Concerns are mounting about the ability of the already stretched National Health Service to cope with the anticipated increase in people seeking treatment for COVID-19 infections over the coming weeks that could be further fueled by holiday gatherings over Christmas and New Year's.
On Friday, the U.K. recorded another 53,285 new infections, down slightly from the previous day's record high of 55,892. Although comparisons with the outset of the pandemic are difficult given that testing was limited in the spring, the U.K. has recorded its four highest daily new infection numbers over the past four days — all above 50,000 and around double the daily number of a few weeks ago.
The Royal College of Nursing’s England director, Mike Adams, told Sky News that the U.K. was in the “eye of the storm” and that it was “infuriating” to see people not following social distancing guidance or wearing masks.
A leading physician also warned of burnout among health workers on the front line in hospitals, while also urging people to follow the rules.
“I am worried," Adrian Boyle, vice president of the Royal College of Emergency Medicine, told the BBC. “We are very much at battle stations.”

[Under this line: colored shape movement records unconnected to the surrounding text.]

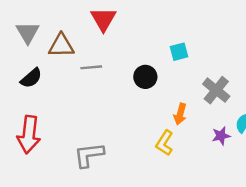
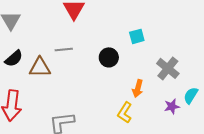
brown triangle: (61, 46) -> (40, 67), moved

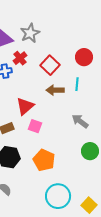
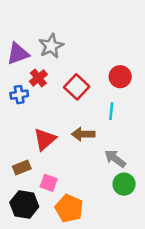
brown arrow: (55, 90) -> (83, 134), moved
pink square: (35, 126) -> (49, 183), moved
green circle: (90, 151) -> (124, 184), moved

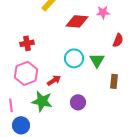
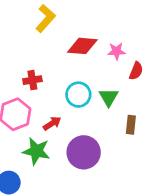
pink star: (103, 12) -> (116, 51), moved
red cross: (27, 43) -> (32, 80), moved
purple circle: (78, 102) -> (84, 152), size x1.6

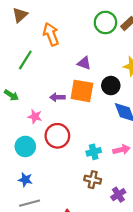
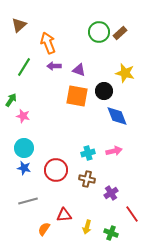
green arrow: (11, 95) -> (11, 100), turned -88
purple arrow: (57, 97) -> (54, 66), moved
pink star: (35, 117) -> (23, 116), moved
red circle: (57, 136) -> (56, 170), moved
blue star: (25, 180) -> (24, 168), moved

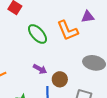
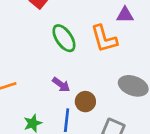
purple triangle: (88, 17) -> (125, 15), moved

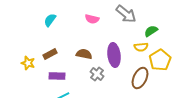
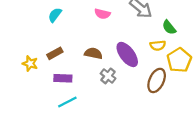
green semicircle: (151, 31) -> (169, 27), turned -96
purple ellipse: (114, 55) -> (127, 54), turned -30

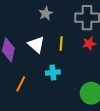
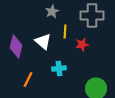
yellow line: (61, 43) -> (65, 31), moved
red star: (89, 43) -> (82, 44), moved

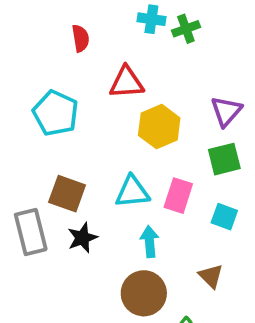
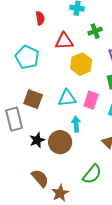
green cross: (186, 29) -> (95, 31), moved
black star: (82, 238) -> (37, 140), moved
brown circle: (144, 293) -> (60, 142), moved

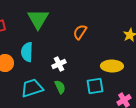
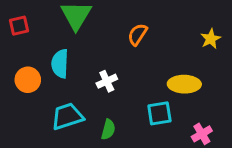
green semicircle: (60, 87) -> (108, 129), moved, turned 40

The spike in new cases is said to be due to a new, more contagious variant of the virus first identified around London and the southeast of England.
Given the time lags between new cases, hospitalizations and COVID-19 deaths, there are huge concerns about the path of the pandemic over the coming month or two. Britain already has Europe's second-highest virus death toll at 74,125 after another 613 deaths were recorded Friday. The country looks set to overtake Italy and become Europe's worst-hit country once again.
As a result of the spike in new infections, which has prompted even tighter lockdown restrictions, British authorities have changed their strategy for rolling out coronavirus vaccines, choosing to get more people an initial jab as soon as possible, and delaying the second shot for up to three months.
In a joint statement, the chief medical officers for England, Scotland, Wales and Northern Ireland, said the first vaccine dose offers “substantial” protection.
Currently, two vaccines have been approved for use in the U.K. and both require two doses per person.
Around 1 million people have received the first dose of the vaccine developed by American pharmaceutical firm Pfizer and German biotechnology company BioNTech, with a small minority also getting the second dose as planned after 21 days.
Earlier this week, Britain also approved a vaccine developed by the University of Oxford and British pharmaceutical firm AstraZeneca that is substantially cheaper and easier to use.
Authorities then outlined the new dosing regimen, which delays a person's second vaccine shot from being done at three weeks to being given up to 12 weeks after the first shot.
“In the short term, the additional increase of vaccine efficacy from the second dose is likely to be modest. The great majority of the initial protection from clinical disease is after the first dose of vaccine," the medical officers said.
Still, the new plan has faced some criticism. The U.K.'s main union for doctors warned that delaying the second dose causes huge scheduling problems for thousands of partially vaccinated elderly and vulnerable people.
“It is grossly and patently unfair to tens of thousands of our most at-risk patients to now try to reschedule their appointments," said Richard Vautrey from the British Medical Association.